Intisari-Online.com – Sebuah koran lokal mingguan di tahun 2013 memberitakan kejadian berikut ini.
Ambar menikah dengan Amri pada tahun 2011. Mereka bepergian dengan sepeda motor, 20 hari setelah pernikahan mereka. Naas, mereka bertabrakan dengan truk dan Amri meninggal di tempat. Ambar dirawat di rumah sakit besar dengan beberapa luka. Seluruh tubuhnya memar dan ia mengalami patah tulang di pinggul dan kaki.
Ia harus menjalani empat kali operasi bedah dan beberapa observasi menggunakan sinar-X. Ia harus menelan sejumlah besar obat-obatan selama perawatan. Setelah beberapa bulan ternyata ia hamil. Para dokter menyarankan agar ia menggugurkan kandungannya. Mereka berpendapat bahwa obat dan sinar-X yang digunakan untuk pengobatan setelah kecelakaan mungkin dapat merusak janin. Dalam pandangan mereka, janin yang dikandung Ambar berpeluang tinggi menjadi cacat.
Banyak kerabat dan teman-teman yang menyarankan Ambar untuk melakukan pengguguran, karena anak itu bisa menjadi beban bagi Ambar. Mereka juga menunjukkan kesulitan dalam membesarkan seorang anak yang lahir dengan cacat parah.
Ibu muda itu mengalami dilema. Ia mencari perlindungan di dalam doa. Akhirnya ia memutuskan dengan berani bahwa dalam keadaan apapun ia tidak akan membunuh bayi yang tak berdosa itu. Ia sudah siap untuk menerima anak itu sebagia karunia Tuhan yang penuh kasih. Ia yakin bahwa seorang Ibu tidak harus menjadi pembunuh. Ia harus menjadi wali dan pelindung anaknya.
Ultrasonografi tidak menunjukkan kelainan yang pasti pada janin yang dikandung Ambar. Tapi dokter ragu tentang peluangnya untuk melahirkan bayi normal. Pada waktunya, Ambar melahirkan bayi dan karena kasih karunia Tuha, anaknya lahir dengan normal dan sehat. Ibu dan anak menjadi saksi hidup untuk kebenaran bahwa hidup adalah karunia Tuhan.

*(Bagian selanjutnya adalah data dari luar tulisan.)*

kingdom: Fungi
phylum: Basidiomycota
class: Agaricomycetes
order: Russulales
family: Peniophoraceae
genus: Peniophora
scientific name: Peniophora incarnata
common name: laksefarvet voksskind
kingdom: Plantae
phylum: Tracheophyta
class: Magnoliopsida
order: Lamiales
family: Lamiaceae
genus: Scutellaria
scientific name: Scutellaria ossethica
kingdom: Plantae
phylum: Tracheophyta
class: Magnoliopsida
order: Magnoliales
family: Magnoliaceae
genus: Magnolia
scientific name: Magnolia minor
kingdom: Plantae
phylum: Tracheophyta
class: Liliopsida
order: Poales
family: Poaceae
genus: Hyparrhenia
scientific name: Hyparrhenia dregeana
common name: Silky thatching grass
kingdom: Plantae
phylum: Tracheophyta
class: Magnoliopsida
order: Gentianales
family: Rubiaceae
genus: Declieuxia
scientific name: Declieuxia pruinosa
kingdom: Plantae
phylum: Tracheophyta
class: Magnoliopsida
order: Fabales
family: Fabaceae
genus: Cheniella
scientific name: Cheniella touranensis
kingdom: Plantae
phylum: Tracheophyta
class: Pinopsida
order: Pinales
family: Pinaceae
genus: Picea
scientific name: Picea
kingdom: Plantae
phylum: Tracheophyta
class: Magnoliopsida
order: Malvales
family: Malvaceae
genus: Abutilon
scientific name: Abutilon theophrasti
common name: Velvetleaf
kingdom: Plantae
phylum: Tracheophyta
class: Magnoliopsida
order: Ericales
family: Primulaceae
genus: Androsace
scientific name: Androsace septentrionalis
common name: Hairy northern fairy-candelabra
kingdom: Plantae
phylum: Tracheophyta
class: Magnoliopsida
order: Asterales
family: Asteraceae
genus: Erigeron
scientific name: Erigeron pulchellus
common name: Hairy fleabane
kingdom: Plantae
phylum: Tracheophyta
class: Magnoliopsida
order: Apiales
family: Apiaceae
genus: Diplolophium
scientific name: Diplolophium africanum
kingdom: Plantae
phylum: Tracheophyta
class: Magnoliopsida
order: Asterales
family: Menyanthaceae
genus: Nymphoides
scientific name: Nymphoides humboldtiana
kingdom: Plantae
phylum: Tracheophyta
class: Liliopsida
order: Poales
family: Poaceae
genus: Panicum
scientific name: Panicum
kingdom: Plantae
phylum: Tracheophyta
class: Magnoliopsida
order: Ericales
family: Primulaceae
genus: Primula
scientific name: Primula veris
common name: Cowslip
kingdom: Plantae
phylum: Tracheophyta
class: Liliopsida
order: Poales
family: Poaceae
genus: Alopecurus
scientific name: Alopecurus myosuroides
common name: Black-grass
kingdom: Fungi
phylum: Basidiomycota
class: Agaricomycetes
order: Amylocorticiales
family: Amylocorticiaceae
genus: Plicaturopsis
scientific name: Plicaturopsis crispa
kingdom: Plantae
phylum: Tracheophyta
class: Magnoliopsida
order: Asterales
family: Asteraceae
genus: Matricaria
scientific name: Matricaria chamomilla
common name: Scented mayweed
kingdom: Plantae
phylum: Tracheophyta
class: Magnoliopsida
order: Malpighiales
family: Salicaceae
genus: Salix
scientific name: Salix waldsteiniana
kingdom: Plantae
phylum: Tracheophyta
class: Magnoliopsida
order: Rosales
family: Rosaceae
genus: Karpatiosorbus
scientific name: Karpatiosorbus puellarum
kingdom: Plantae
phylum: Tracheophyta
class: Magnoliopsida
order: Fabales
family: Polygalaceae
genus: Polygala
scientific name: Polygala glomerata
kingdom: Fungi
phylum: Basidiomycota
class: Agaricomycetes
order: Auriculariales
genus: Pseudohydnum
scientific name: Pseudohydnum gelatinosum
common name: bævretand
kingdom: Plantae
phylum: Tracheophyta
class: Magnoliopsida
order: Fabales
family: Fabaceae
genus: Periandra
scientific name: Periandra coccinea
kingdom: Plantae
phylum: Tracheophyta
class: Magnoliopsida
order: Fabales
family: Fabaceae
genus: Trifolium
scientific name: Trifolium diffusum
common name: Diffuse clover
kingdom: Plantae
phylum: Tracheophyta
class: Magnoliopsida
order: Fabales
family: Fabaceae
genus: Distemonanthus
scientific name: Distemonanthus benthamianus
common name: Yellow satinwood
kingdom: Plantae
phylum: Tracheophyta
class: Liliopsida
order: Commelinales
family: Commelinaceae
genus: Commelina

Ibu Teresa dari Calcutta, mengatakan, “Saya merasa bahwa perusak terbesar perdamaian saat ini adalah aborsi, karena merupakan perang terhadap anak, pembunuhan langsung pada anak yang tak berdosa, pembunuhan oleh ibu sendiri. Dengan aborsi, ibu tidak belajar mencintai, tapi membunuh bahkan anaknya sendiri untuk memecahkan masalahnya dan untuk ini saya mengajukan banding di mana-mana.”
Dapat seorang wanita melupakan bayinya sendiri dan tidak mencintai anak yang dilahirkannya? Itulah yang terjadi ketika seorang Ibu menyetujui untuk membunuh bayi yang belum lahir yang tidak bersalah dengan aborsi. Jika seorang Ibu melupakan anaknya, Tuhan tidak akan pernah melupakan umat-Nya.